To her credit—or inconsistency—Notley is applying a different, more forward-looking logic to her province’s effort to phase out coal-fired generation by 2030. But her comments in Ottawa last week captured the reality that the post-carbon shift can only succeed if there’s a future in it for workers and communities that now depend on the fossil industry.
“We cannot put a generation of people out of work and then look surprised or act surprised when people reject the purpose for that, reject climate change, reject the efforts to protect the environment,” she said.
While Ottawa approved the pipeline, Notley is calling on the federal Liberals to “step up their game in explaining why they decided Trans Mountain was in the national interest,” Canadian Press reports.
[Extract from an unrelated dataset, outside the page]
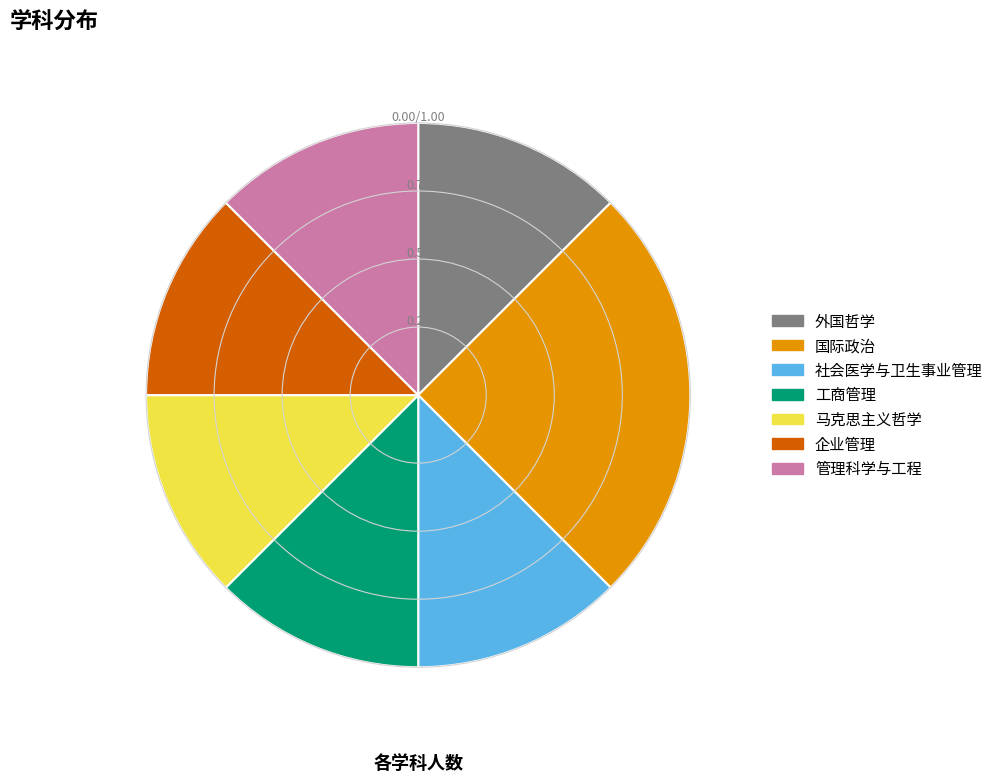

Approximately how many times larger is the value at 马克思主义哲学 compared to 企业管理?

1.0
“Part of governing is talking to citizens about what your plan is, what it’s there for, what you’re trying to achieve,” she said. “That’s something they could do with more enthusiasm.”
At the same time, she pushed back on voices that deny climate change or set out to block climate action. “That stance, she said, is why pipelines aren’t getting approved or built in Canada,” CP states. “The only way to get it done is to get environmentalists onside and prove to them it can be done sustainably.”
In a talk Thursday to the Alberta Urban Municipalities Association, Notley was upbeat about her eastern swing.
“When I’ve been speaking Canadians out east, to the moderate majority, about what’s at stake, about the importance of our energy industry to the economic security of hundreds of thousands of working families across this country, and about how we can tackle climate change and at the same time support those all-important mortgage-paying jobs, I actually find that the vast majority of Canadians listen to and support our position,” she said.
And she reminded the hometown crowd that Alberta is Canada’s biggest fiscal contributor, sending a net C$22 billion per year to Ottawa’s coffers. “The federal government can’t do its work for Canadians if it can’t pay for it,” she said, “and that’s the bottom line.”